Wednesday, June 9, 2010

An Annual Glimpse Beyond My Cultural Blinders

This blog finds me attending the annual International Conference on The First-Year Experience. This is part of a meeting series begun by me in 1986 with prior venues in the US including Hawaii, the UK—both England and Scotland, the Republic of Ireland, and Canada. As you might suspect, this series is an outgrowth of the more US focused series of conferences on The First-Year Experience which I began in 1982. This year’s meeting is on the island of Maui.
No doubt about it, Hawaii is one of those places that lives up to its billing. And, while this may be straining the limits of gullibility of some of my readers, this really is an ideal location for an academic meeting. If you can’t relax here, and set aside the stresses and distractions of your current real world somewhere else, you can’t do it anywhere. I am amazed that even in this beautiful setting, the delegates are truly in session all day long.

This year was a smaller meeting, at least by the standards of prior Hawaiian conferences in this series, some 345 attendees, down from about 650 three years ago. I am sure that the economy is the only explanation.

What used to be solely an American preoccupation has truly become an international higher education focus. As many societies have expanded access and broadened participation, their challenge has been to maintain graduation rates without lowering standards while simultaneously expanding access. The language of “retention” has become universal, much as I have argued against the use of this business metric for maintaining “customers” as an educational rationale. Back in the Cold War political scientists wrote about the so called “convergence factor” to describe the gradually diminution of previously great differences between the former Soviet Union and its arch enemy, the United States. Over time, they became more like us, and we more like them. I see exactly the same thing in this international FYE movement.

Well, if you weren’t here this year, it is, obviously too late. But put next year’s meeting on your calendar: June 20-23, 2011 in Manchester, England. This meeting will be piggybacked on a preceding meeting of European nations who have been gathering for five years or so to discuss their versions of “the first-year experience.” What a great opportunity for cross cultural stimulation this will be. Of all the FYE conferences I have attended, this international gathering is clearly my favorite. There is no convening that gets me to see more clearly the cultural components of the US first-year experience—and that is because seeing the first year components of other cultures pushes and expands my understanding of what others and we are trying to do. There is just nothing like this. I hope you will join me next year. And for any readers who have been to any of our UK conferences in the past, for the first time this meeting will not be using UK standard university residence halls.
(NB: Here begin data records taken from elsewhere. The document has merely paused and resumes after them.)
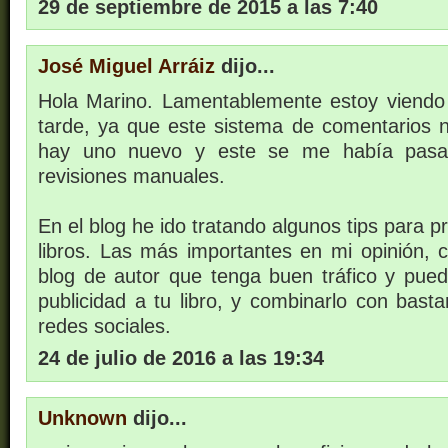
29 de septiembre de 2015 a las 7:40
José Miguel Arráiz
dijo...
Hola Marino. Lamentablemente estoy viendo
tarde, ya que este sistema de comentarios
hay uno nuevo y este se me había pasa
revisiones manuales.
En el blog he ido tratando algunos tips para 
libros. Las más importantes en mi opinión, c
blog de autor que tenga buen tráfico y pued
publicidad a tu libro, y combinarlo con basta
redes sociales.
24 de julio de 2016 a las 19:34
Unknown
dijo...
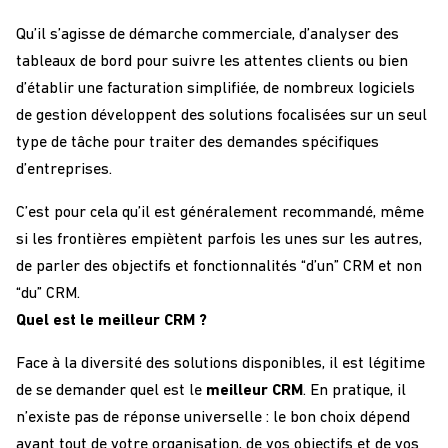
Qu’il s’agisse de démarche commerciale, d’analyser des
tableaux de bord pour suivre les attentes clients ou bien
d’établir une facturation simplifiée, de nombreux logiciels
de gestion développent des solutions focalisées sur un seul
type de tâche pour traiter des demandes spécifiques
d’entreprises.
C’est pour cela qu’il est généralement recommandé, même
si les frontières empiètent parfois les unes sur les autres,
de parler des objectifs et fonctionnalités “d’un” CRM et non
“du” CRM.
Quel est le meilleur CRM ?
Face à la diversité des solutions disponibles, il est légitime
de se demander quel est le
meilleur CRM
. En pratique, il
n’existe pas de réponse universelle : le bon choix dépend
avant tout de votre organisation, de vos objectifs et de vos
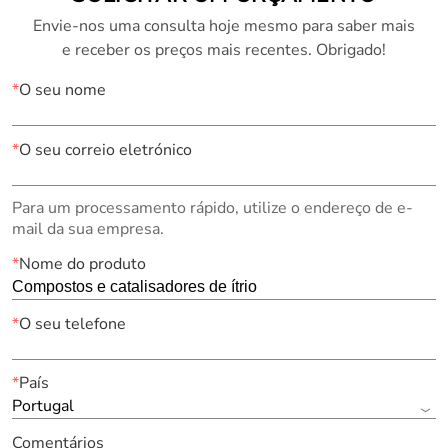
Envie-nos uma consulta hoje mesmo para saber mais
e receber os preços mais recentes. Obrigado!
*
O seu nome
*
O seu correio eletrónico
Para um processamento rápido, utilize o endereço de e-
mail da sua empresa.
*
Nome do produto
*
O seu telefone
*
País
Portugal
Comentários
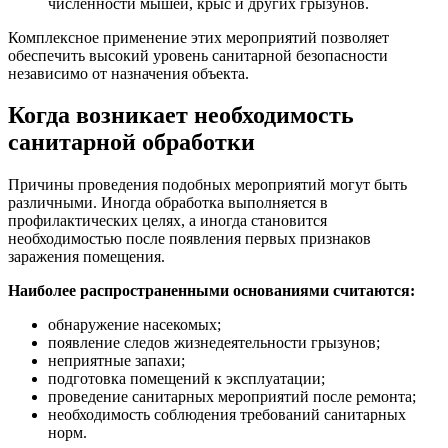
численности мышей, крыс и других грызунов.
Комплексное применение этих мероприятий позволяет
обеспечить высокий уровень санитарной безопасности
независимо от назначения объекта.
Когда возникает необходимость
санитарной обработки
Причины проведения подобных мероприятий могут быть
различными. Иногда обработка выполняется в
профилактических целях, а иногда становится
необходимостью после появления первых признаков
заражения помещения.
Наиболее распространенными основаниями считаются:
обнаружение насекомых;
появление следов жизнедеятельности грызунов;
неприятные запахи;
подготовка помещений к эксплуатации;
проведение санитарных мероприятий после ремонта;
необходимость соблюдения требований санитарных
норм.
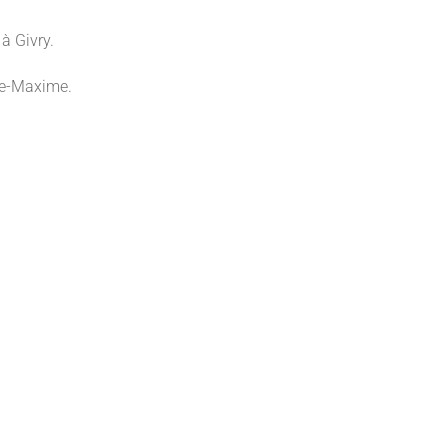
à Givry.
te-Maxime.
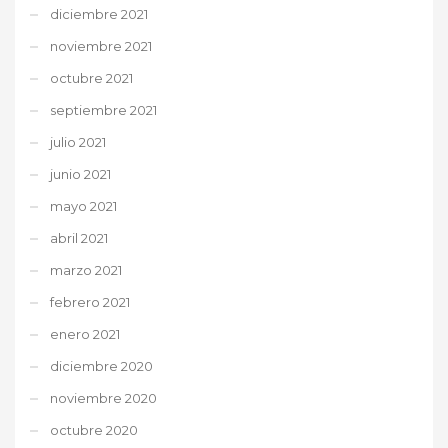
diciembre 2021
noviembre 2021
octubre 2021
septiembre 2021
julio 2021
junio 2021
mayo 2021
abril 2021
marzo 2021
febrero 2021
enero 2021
diciembre 2020
noviembre 2020
octubre 2020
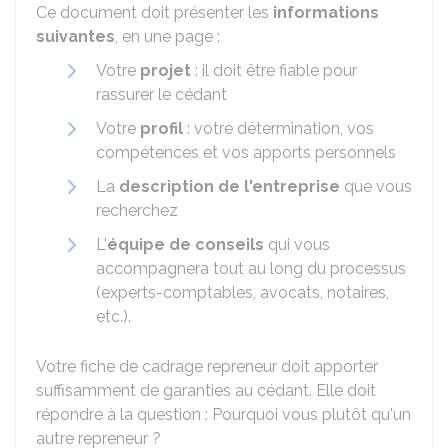
Ce document doit présenter les
informations
suivantes
, en une page :
Votre
projet
: il doit être fiable pour
rassurer le cédant
Votre
profil
: votre détermination, vos
compétences et vos apports personnels
La
description de l'entreprise
que vous
recherchez
L'
équipe de conseils
qui vous
accompagnera tout au long du processus
(experts-comptables, avocats, notaires,
etc.).
Votre fiche de cadrage repreneur doit apporter
suffisamment de garanties au cédant. Elle doit
répondre à la question : Pourquoi vous plutôt qu'un
autre repreneur ?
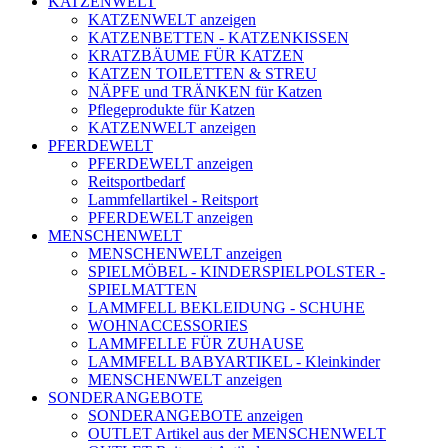
KATZENWELT
KATZENWELT anzeigen
KATZENBETTEN - KATZENKISSEN
KRATZBÄUME FÜR KATZEN
KATZEN TOILETTEN & STREU
NÄPFE und TRÄNKEN für Katzen
Pflegeprodukte für Katzen
KATZENWELT anzeigen
PFERDEWELT
PFERDEWELT anzeigen
Reitsportbedarf
Lammfellartikel - Reitsport
PFERDEWELT anzeigen
MENSCHENWELT
MENSCHENWELT anzeigen
SPIELMÖBEL - KINDERSPIELPOLSTER -
SPIELMATTEN
LAMMFELL BEKLEIDUNG - SCHUHE
WOHNACCESSORIES
LAMMFELLE FÜR ZUHAUSE
LAMMFELL BABYARTIKEL - Kleinkinder
MENSCHENWELT anzeigen
SONDERANGEBOTE
SONDERANGEBOTE anzeigen
OUTLET Artikel aus der MENSCHENWELT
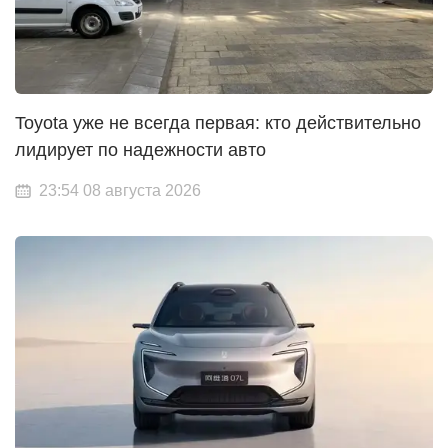
Toyota уже не всегда первая: кто действительно
лидирует по надежности авто
23:54 08 августа 2026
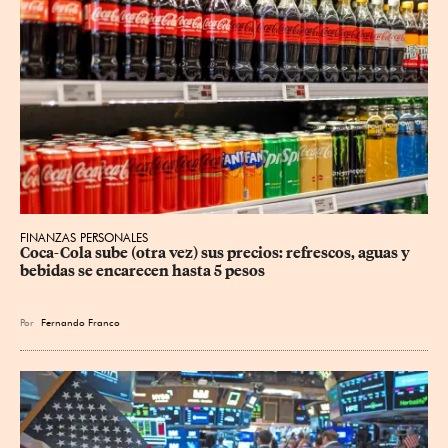
FINANZAS PERSONALES
Coca-Cola sube (otra vez) sus precios: refrescos, aguas y 
bebidas se encarecen hasta 5 pesos
Por
Fernando Franco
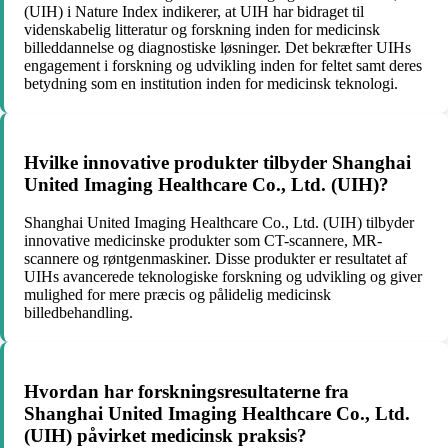
(UIH) i Nature Index indikerer, at UIH har bidraget til
videnskabelig litteratur og forskning inden for medicinsk
billeddannelse og diagnostiske løsninger. Det bekræfter UIHs
engagement i forskning og udvikling inden for feltet samt deres
betydning som en institution inden for medicinsk teknologi.
Hvilke innovative produkter tilbyder Shanghai
United Imaging Healthcare Co., Ltd. (UIH)?
Shanghai United Imaging Healthcare Co., Ltd. (UIH) tilbyder
innovative medicinske produkter som CT-scannere, MR-
scannere og røntgenmaskiner. Disse produkter er resultatet af
UIHs avancerede teknologiske forskning og udvikling og giver
mulighed for mere præcis og pålidelig medicinsk
billedbehandling.
Hvordan har forskningsresultaterne fra
Shanghai United Imaging Healthcare Co., Ltd.
(UIH) påvirket medicinsk praksis?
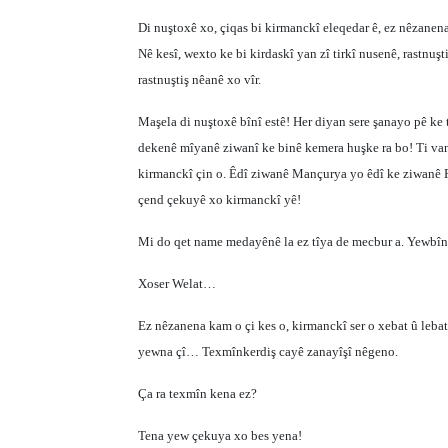
Di nuştoxê xo, çiqas bi kirmanckî eleqedar ê, ez nêzanena
Nê kesî, wexto ke bi kirdaskî yan zî tirkî nusenê, rastnuş
rastnuştiş nêanê xo vîr.
Maşela di nuştoxê bînî estê! Her diyan sere şanayo pê k
dekenê mîyanê ziwanî ke binê kemera huşke ra bo! Ti van
kirmanckî çin o. Êdî ziwanê Mançurya yo êdî ke ziwanê
çend çekuyê xo kirmanckî yê!
Mi do qet name medayênê la ez tîya de mecbur a. Yewbîn
Xoser Welat…
Ez nêzanena kam o çi kes o, kirmanckî ser o xebat û leba
yewna çî… Texmînkerdiş cayê zanayîşî nêgeno.
Ça ra texmîn kena ez?
Tena yew çekuya xo bes yena!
Instead, we will succumb to the use of a commercial hotel, the Renaissance, in Manchester. When we used to go to Britain, we attempted to adopt the indigenous culture for academic meetings. Now we ask the indigenous people to adapt the US way of convening fellow educators: in hotels, not on campuses. This is a benign example of the corporatization of our meeting culture. But there are far worse fates and I am just thrilled that this all is still thriving in spite of the Great Recession---and perhaps in part because of it!

- John N. Gardner

Monday, June 7, 2010

What Has Been the Impact of the Great Recession on the First-Year Improvement Initiative?

I wish I knew. Or maybe I don’t. I have been accumulating all sorts of horror story anecdotes. But I don’t have any hard data. Even raising this question for the purposes of posting this blog has served a useful purpose for me: I shall resolve to try to offer a better answer by having us collect some empirical data on this.

This spring, the non-profit organization which I lead, conducted an internal study of what had been the results of a process we have now offered to 167 colleges and universities: a planning self-study assessment process known as Foundations of Excellence® in the First College Year. What we particularly wanted to know was what has resulted from the “action plan” that we have helped each of these campuses develop to improve their students’ beginning college experience. And we found for those campuses that did not experience a high level of success in implementation, two major contributing variables: 1) change in senior leadership; and 2) financial problems.

Well, change in senior leadership cannot be attributed primarily to the Great Recession although all the stress from this economic catastrophe may have been the last straw leading some senior leaders to give up administration, return to teaching, and their families, and/or retire. But the other factor, financial problems, certainly can be attributed to the recession.

To be more balanced though, I have an equal or greater number of anecdotes that this year many campuses have further strengthened their efforts to support new students, in part, because of the recession. The students need more help than ever and so do the institutions to maintain their enrollment. So, my jury, the jury, is out.

I write these reflections as I fly across the Pacific to the annual International Conference on The First-Year Experience, an event I first organized in 1984. I plan to check out there what has been the impact of the world-wide recession on first-year improvement efforts. One immediate impact: this conference has only one third the number of participants it enjoyed three years ago when last this meeting was held in Hawaii.